I work for a health care nonprofit, and there have been some clashes among the five generations in our work force. For example, we have a Gen Z employee who holds passionately strong views in favor of antiracism, anticapitalism, anti-establishment and anti-colonialism. These views are not necessarily the issue, and in some cases are well aligned with organizational values.

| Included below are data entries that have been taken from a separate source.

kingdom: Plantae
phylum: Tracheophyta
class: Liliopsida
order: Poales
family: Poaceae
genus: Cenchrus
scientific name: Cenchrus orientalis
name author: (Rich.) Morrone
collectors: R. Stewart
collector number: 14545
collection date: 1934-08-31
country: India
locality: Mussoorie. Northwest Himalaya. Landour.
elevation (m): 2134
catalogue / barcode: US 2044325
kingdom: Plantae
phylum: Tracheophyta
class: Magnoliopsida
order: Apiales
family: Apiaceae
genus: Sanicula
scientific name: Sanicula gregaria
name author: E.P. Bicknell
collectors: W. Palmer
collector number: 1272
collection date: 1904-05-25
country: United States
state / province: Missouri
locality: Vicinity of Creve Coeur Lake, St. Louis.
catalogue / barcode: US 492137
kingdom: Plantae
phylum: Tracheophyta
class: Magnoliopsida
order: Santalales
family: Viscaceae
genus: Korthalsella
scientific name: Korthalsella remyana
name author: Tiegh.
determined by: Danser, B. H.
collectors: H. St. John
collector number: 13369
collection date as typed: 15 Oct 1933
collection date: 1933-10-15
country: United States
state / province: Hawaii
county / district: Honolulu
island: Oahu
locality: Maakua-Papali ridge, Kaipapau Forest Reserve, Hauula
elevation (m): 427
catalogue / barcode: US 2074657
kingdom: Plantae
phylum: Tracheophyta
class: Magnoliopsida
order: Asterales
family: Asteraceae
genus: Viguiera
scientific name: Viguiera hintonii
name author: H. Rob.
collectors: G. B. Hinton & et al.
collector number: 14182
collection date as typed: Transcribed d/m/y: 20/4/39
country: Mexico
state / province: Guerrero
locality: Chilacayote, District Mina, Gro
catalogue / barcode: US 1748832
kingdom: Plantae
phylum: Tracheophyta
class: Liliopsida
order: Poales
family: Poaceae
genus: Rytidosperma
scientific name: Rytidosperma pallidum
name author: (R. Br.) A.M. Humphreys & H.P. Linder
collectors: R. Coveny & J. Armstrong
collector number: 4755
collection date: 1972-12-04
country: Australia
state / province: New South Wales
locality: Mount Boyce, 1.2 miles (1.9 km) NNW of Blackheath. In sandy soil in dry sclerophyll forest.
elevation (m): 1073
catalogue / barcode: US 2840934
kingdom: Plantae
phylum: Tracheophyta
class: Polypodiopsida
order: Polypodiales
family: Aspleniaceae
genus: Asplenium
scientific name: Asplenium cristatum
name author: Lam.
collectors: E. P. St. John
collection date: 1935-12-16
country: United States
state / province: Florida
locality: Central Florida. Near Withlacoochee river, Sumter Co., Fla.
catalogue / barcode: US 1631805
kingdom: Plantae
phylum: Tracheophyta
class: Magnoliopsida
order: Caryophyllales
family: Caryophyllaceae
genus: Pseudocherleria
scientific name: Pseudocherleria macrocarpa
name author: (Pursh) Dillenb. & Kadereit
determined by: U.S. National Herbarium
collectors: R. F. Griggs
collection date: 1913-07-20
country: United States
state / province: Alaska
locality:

However, this person has been alienating colleagues because of how she communicates about these views. She sends strongly worded emails, shares unsolicited links to resources and posts signs in break areas that align with her views. She can come across as self-righteous, judgmental and at times naïve. Folks will sometimes walk away from interactions with her feeling uninformed or stupid. This is her first job post-higher education. When you’ve been in the work force for a bit, you tend to learn that not everyone in the workplace shares the same views and that is OK. How can we balance her desire for self-expression, advocacy and activism, and also stay focused on the tasks at hand, as well as maintain professional boundaries and a positive working environment for all?

— Anonymous

I’m not sure it’s only a generational issue that you’re facing with your Gen-Z employee. She is clearly passionate about social justice, and I am glad your organization is willing to create a space where she can bring her whole self to work. But she also needs guidance about how and when to bring her advocacy efforts into the workplace, how to meet her professional responsibilities and how to respect the boundaries of others. Sit down with her and share what you wrote in your letter. Tell her that you aren’t trying to change her, but that she is not sharing her views in a vacuum; if she wants people to be respectful of her beliefs, she has to also respect those of others. She also needs to recognize that not everyone shares her passion or wants to discuss these issues in the workplace. You are her colleagues, not her acolytes. While we can and should learn from one another, our every interaction need not be so intensely didactic. And finally, she was hired to do a job, and it’s important that she not lose sight of that.


I lived in California for eight years until my brother was diagnosed with cancer and I decided to move to Arizona to help care for him. I had been working in a new role for about six months when my brother was diagnosed, but my company offered to let me work remotely.

I return to California for work about four or five times a year. Recently, on a Zoom call with co-workers, there was discussion about happy hour and making sure to “have fun” with my co-workers outside work when I’m in California. I like to use these trips, in my non-working hours, to visit old friends and family. I don’t want to spend time with co-workers outside normal business hours, but I feel bad saying “no” since the company is paying for my flight. Am I more obligated to attend these social gatherings because my job is paying for travel? Is it OK to be honest and say I’d rather keep my co-worker time to office hours or should I just lie and say I’m busy every night?

— Anonymous

You are only obligated to do your job when you travel to California. They are paying for your flight because you are going there for work. They are not, in doing so, staking a claim on all your free time. I suspect your colleagues are trying to make you feel welcome and to offer you options for socializing in case you don’t know anyone in the area. You certainly could be honest and say you don’t want to hang out, but that might create unnecessary tension. Another version of the truth is that you already have evening plans while you are there but very much appreciate the generous invitation.